Plus, Amazon has Kindle Unlimited, a $9.99 a month service that allows a good portion of Amazon's library to be read without purchasing the book. Apple doesn't have anything like that, so if you're a devout reader, Amazon is the place to go.
Also from Amazon, comic fans can use Comixology Unlimited, either as a reader or as a subscription service. It's not the best reader we've seen -- which we'll talk about a bit later -- but it is the only game in town if you're using the $5.99 a month all-you-can-read service.
PDF consumption beyond iBooks
Not everything is available on Amazon, or Apple's iBooks Store. Plus, the PDF reader in the iBooks app is only slightly better than nothing.
For a more full-fledged reader app, we recommend GoodReader. It's been around basically forever -- we bought it before the iBookstore really took off, and we don't regret the purchase.
PDF annotation with the ability to read the notes on a different device, PDF export, file synchronization, local area network access, cloud access, a genuine file structure with folders, and all features of other apps that one might normally expect to have to shell out for in a series of in-app purchases are all included in the base purchase of GoodReader.
When one of our authors was a child, he had a book bag loaded with game books that he'd bring with him, regardless if the trip took 30 minutes or 5 hours. Think Dungeons and Dragons, BattleTech, and Car Wars. Stores like DriveThruRPG and Steve Jackson's Warehouse 23 can fill up your digital bookbag very quickly, and give you either enough to read, or to drag your like-minded family members into a game of some sort.
GoodReader costs $5, requires iOS 6.0 or newer, and occupies 64.3MB of storage space. Bring your own PDFs.

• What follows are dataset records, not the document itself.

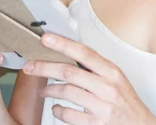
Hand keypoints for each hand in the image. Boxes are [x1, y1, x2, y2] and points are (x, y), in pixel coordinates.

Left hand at [23, 34, 155, 124]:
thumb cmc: (126, 101)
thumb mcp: (116, 79)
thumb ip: (96, 68)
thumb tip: (68, 53)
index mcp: (112, 71)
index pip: (84, 53)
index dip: (63, 44)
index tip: (46, 38)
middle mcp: (107, 87)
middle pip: (69, 72)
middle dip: (44, 67)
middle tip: (29, 66)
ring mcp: (102, 106)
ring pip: (67, 92)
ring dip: (49, 90)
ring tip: (43, 90)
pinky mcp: (97, 123)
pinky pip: (69, 115)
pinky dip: (58, 111)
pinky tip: (56, 108)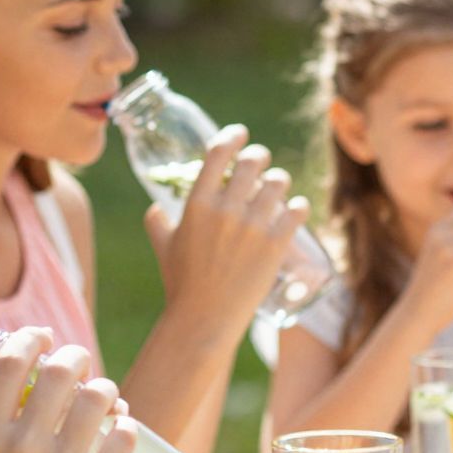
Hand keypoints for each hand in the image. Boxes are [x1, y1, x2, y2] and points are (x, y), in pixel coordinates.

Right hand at [0, 329, 136, 452]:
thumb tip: (26, 393)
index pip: (9, 364)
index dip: (31, 340)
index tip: (43, 337)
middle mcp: (21, 450)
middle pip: (60, 372)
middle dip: (75, 359)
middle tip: (81, 366)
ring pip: (99, 397)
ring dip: (106, 390)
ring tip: (105, 400)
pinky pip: (123, 435)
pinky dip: (126, 425)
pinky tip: (122, 429)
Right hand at [149, 124, 309, 330]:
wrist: (205, 318)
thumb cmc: (182, 284)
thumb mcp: (164, 247)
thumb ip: (157, 223)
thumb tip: (155, 209)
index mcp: (197, 204)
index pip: (218, 153)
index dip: (233, 137)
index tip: (241, 133)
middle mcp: (227, 209)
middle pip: (253, 162)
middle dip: (259, 157)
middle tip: (261, 161)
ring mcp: (254, 226)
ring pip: (278, 183)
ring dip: (279, 180)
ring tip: (278, 186)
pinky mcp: (276, 245)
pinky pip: (296, 211)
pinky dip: (297, 206)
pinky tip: (295, 208)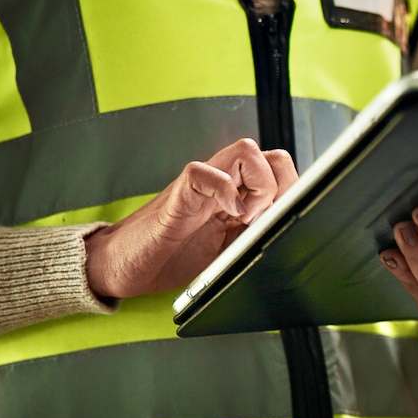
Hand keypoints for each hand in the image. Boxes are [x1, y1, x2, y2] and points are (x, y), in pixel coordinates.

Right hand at [85, 139, 296, 298]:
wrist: (123, 265)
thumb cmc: (170, 257)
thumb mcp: (226, 253)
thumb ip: (253, 238)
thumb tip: (291, 237)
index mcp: (237, 196)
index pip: (280, 172)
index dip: (294, 193)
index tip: (287, 222)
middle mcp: (222, 184)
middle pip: (272, 156)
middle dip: (282, 189)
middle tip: (265, 221)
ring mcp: (200, 186)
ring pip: (245, 152)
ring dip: (258, 185)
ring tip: (245, 218)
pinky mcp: (177, 196)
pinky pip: (204, 172)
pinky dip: (224, 190)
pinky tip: (228, 215)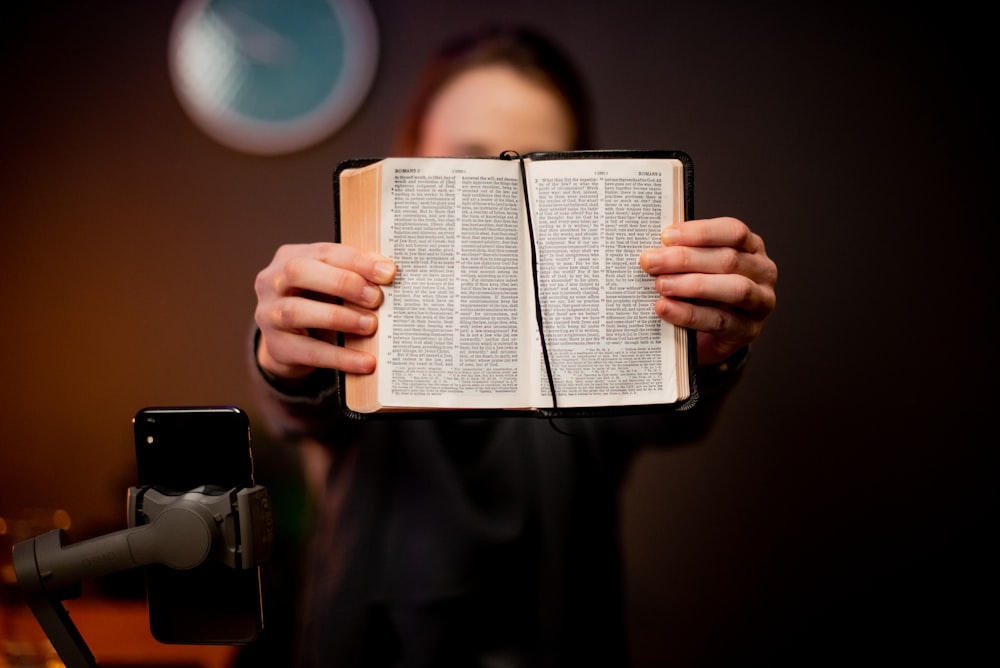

Bring your pull list, with Chunky Comic Reader
Chunky Comic Reader purports to "take the friction out of reading comics on your iPad," and in our experience, it does. The iPad-only app has a bunch of reader-friendly features -- with upscaling, contrast adjustment, and background comic downloading to make the reading experience a bit more pleasant for readers not bound to the ComiXology ecosystem.
While the free version allows for a wide range of transfer options, including through iTunes, Dropbox, Google Drive, and a wide array of other storage lockers, a "pro" upgrade for $3 allows users to access a local area network and download them from file shares.
The app has all the niceties that a modern comic reader would want. Manga fans have a right-to-left reading mode; Single-page and two-page viewing modes can be enabled for comics with art spanning more than one page; parental controls can be enabled or disabled for specific comics, locking the more questionable materials from prying little eyes.
No app is ever utterly perfect at what it does, but the aforementioned gorilla in ComiXology could learn a thing or two from the outstanding Chunky Comic Reader.
Magazines don't need to come in your mailbox
Sure, you can subscribe to magazines piecemeal on Amazon, but there is also an all-you-can-read option in Texture. Once called Next Issue, the digital subscription service cuts down on the "pile of shame" that's probably lurking in your living room -- and moves it to your iPad or iPhone.
The Texture app is free, with two tiers of subscription. A $9.99 per month tier gives a choice from over 200 monthly titles, with a $14.99 giving you the monthly titles, plus some weekly ones, like People, Entertainment Weekly, Time and others.